- _Assignment_:
Using the records below, repeat exactly the lines from the one holding "pouf: present [585,550,639,622]" through the one holding "mug: present [263,390,297,419]", both ends included, and no others.

- _Records supplied_:
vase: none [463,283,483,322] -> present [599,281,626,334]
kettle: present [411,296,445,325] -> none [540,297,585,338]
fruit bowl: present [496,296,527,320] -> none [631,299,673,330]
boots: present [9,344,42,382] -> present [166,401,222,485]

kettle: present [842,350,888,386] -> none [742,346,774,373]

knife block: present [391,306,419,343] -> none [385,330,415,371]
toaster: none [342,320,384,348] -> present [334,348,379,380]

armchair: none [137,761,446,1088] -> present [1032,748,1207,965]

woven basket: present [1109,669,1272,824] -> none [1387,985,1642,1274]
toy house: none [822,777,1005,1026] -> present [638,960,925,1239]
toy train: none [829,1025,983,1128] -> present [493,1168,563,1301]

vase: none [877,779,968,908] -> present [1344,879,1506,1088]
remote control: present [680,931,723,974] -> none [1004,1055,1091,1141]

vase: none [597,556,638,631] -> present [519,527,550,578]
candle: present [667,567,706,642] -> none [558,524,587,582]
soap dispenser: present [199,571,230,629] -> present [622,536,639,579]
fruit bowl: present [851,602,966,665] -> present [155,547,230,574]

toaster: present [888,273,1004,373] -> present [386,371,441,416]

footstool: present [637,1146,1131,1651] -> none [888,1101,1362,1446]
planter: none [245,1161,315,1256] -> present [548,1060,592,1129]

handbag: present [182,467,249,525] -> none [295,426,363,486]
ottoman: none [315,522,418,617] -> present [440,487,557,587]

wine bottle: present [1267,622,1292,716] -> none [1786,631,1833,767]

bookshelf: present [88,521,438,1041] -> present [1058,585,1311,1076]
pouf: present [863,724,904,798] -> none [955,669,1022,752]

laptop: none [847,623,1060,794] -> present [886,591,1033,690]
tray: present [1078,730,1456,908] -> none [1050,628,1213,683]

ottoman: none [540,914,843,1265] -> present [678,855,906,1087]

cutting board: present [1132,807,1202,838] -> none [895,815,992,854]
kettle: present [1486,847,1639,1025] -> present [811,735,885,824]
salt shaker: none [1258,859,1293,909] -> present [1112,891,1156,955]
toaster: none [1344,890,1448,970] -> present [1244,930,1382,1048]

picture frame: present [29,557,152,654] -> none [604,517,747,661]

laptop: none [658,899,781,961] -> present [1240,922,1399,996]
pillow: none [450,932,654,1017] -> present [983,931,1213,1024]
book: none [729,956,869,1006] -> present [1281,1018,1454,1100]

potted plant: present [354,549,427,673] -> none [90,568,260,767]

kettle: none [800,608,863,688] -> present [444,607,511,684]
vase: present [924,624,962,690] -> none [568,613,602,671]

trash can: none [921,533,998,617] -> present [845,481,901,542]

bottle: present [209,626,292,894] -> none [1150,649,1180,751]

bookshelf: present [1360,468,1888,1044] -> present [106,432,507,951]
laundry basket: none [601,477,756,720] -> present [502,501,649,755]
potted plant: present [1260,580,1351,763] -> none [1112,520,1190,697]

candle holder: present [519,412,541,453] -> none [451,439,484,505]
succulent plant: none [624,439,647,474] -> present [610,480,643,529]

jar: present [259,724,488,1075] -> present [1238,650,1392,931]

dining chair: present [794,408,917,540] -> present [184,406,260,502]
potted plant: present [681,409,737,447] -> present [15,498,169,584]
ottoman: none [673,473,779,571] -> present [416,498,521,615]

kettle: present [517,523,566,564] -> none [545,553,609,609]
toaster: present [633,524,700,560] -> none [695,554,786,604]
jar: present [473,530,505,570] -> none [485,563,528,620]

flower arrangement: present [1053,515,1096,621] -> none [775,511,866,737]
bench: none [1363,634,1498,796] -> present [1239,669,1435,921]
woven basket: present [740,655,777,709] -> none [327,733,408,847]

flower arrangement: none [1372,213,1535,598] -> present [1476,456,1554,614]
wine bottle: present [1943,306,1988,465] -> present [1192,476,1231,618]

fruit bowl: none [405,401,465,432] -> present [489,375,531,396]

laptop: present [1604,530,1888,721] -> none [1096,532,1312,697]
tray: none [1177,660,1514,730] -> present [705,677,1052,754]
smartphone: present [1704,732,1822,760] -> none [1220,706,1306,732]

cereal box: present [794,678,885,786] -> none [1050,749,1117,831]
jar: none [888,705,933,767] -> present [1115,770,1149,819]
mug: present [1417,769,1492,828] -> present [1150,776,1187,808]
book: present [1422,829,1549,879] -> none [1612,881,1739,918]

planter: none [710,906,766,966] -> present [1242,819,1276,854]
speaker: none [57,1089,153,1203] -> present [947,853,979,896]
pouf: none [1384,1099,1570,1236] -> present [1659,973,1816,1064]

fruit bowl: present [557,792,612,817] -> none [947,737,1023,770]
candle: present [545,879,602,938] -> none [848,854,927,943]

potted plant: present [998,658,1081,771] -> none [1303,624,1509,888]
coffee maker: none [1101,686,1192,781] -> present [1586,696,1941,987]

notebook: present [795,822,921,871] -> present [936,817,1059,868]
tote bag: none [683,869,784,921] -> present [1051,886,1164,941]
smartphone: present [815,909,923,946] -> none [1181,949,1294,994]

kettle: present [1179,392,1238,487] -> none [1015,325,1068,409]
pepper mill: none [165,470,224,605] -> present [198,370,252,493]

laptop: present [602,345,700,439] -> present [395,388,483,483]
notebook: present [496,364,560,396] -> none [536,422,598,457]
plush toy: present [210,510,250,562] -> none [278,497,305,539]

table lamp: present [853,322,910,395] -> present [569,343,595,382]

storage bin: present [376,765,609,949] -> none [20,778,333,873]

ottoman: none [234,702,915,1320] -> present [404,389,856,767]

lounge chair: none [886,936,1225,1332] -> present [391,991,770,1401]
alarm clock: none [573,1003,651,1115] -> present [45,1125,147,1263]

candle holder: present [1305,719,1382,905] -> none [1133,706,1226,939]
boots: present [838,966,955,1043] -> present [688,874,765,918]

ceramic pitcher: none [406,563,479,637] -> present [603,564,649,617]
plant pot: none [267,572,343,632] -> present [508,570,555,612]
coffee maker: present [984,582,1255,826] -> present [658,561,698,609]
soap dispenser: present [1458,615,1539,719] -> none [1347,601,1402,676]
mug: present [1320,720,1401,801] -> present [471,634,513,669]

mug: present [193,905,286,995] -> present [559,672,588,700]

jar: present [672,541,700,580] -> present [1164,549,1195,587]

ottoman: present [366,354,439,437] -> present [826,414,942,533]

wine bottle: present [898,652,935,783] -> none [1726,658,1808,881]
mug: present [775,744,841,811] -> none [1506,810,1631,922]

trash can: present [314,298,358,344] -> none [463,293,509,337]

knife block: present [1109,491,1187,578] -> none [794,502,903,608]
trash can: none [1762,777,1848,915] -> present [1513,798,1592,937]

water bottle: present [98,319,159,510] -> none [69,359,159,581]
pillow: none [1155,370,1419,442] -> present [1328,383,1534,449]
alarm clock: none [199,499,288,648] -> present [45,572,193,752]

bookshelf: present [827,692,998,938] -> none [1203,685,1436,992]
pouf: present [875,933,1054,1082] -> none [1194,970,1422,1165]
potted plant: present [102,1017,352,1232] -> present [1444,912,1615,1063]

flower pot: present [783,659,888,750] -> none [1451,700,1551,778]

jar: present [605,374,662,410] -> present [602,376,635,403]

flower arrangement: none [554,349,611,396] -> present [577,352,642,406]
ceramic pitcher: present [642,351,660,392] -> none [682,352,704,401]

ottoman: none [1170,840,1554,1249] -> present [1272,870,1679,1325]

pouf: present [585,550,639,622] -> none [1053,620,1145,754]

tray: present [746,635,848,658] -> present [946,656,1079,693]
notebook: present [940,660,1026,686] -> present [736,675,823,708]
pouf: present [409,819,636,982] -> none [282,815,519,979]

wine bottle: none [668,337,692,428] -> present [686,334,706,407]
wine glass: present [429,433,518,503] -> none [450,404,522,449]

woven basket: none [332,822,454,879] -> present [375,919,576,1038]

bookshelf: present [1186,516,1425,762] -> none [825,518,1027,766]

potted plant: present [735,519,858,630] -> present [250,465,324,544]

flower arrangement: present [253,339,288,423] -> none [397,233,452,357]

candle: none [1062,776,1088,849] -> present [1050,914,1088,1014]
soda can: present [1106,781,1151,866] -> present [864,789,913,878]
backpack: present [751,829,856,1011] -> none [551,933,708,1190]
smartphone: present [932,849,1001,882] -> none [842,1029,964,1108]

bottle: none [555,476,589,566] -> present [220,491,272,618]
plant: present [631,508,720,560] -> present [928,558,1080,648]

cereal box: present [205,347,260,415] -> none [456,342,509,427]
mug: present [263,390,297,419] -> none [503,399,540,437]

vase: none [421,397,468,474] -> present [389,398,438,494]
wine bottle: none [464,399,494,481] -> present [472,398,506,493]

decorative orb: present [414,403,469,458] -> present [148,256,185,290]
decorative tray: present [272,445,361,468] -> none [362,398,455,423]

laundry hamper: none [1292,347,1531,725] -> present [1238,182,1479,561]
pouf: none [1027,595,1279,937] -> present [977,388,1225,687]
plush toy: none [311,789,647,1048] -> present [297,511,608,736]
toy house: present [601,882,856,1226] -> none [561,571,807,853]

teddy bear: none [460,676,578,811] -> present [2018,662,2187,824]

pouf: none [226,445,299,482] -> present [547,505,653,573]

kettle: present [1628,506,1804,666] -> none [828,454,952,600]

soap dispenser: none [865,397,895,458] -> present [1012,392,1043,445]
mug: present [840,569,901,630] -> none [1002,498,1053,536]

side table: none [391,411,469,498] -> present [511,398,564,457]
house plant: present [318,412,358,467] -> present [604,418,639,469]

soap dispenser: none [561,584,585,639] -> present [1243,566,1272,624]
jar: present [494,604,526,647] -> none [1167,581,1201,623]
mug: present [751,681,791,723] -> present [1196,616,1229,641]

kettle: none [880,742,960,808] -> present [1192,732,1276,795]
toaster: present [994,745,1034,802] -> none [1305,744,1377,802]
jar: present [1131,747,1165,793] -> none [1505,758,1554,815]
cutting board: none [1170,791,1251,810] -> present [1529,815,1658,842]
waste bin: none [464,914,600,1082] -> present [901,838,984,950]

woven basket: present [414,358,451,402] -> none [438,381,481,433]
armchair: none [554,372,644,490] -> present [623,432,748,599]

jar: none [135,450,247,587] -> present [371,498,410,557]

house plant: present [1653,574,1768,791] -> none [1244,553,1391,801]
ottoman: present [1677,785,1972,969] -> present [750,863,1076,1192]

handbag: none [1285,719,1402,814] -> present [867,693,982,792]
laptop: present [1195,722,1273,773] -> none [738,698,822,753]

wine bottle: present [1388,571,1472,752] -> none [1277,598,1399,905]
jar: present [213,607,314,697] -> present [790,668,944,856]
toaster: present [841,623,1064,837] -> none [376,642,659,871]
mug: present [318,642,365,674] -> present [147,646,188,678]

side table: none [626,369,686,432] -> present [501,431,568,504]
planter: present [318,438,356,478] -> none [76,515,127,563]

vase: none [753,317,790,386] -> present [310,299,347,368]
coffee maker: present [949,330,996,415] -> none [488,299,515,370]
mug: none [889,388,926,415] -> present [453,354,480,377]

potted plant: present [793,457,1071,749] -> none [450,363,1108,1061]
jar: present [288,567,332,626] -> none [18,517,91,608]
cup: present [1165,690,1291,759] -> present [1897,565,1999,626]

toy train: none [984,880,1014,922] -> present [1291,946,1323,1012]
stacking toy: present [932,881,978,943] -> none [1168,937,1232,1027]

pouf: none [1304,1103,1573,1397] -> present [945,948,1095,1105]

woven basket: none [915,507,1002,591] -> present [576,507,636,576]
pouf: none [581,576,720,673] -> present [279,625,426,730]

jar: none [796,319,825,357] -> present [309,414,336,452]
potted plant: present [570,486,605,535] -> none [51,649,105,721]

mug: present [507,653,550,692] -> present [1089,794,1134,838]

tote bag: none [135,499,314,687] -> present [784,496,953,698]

- _Task response_:
pouf: present [585,550,639,622] -> none [1053,620,1145,754]

tray: present [746,635,848,658] -> present [946,656,1079,693]
notebook: present [940,660,1026,686] -> present [736,675,823,708]
pouf: present [409,819,636,982] -> none [282,815,519,979]

wine bottle: none [668,337,692,428] -> present [686,334,706,407]
wine glass: present [429,433,518,503] -> none [450,404,522,449]

woven basket: none [332,822,454,879] -> present [375,919,576,1038]

bookshelf: present [1186,516,1425,762] -> none [825,518,1027,766]

potted plant: present [735,519,858,630] -> present [250,465,324,544]

flower arrangement: present [253,339,288,423] -> none [397,233,452,357]

candle: none [1062,776,1088,849] -> present [1050,914,1088,1014]
soda can: present [1106,781,1151,866] -> present [864,789,913,878]
backpack: present [751,829,856,1011] -> none [551,933,708,1190]
smartphone: present [932,849,1001,882] -> none [842,1029,964,1108]

bottle: none [555,476,589,566] -> present [220,491,272,618]
plant: present [631,508,720,560] -> present [928,558,1080,648]

cereal box: present [205,347,260,415] -> none [456,342,509,427]
mug: present [263,390,297,419] -> none [503,399,540,437]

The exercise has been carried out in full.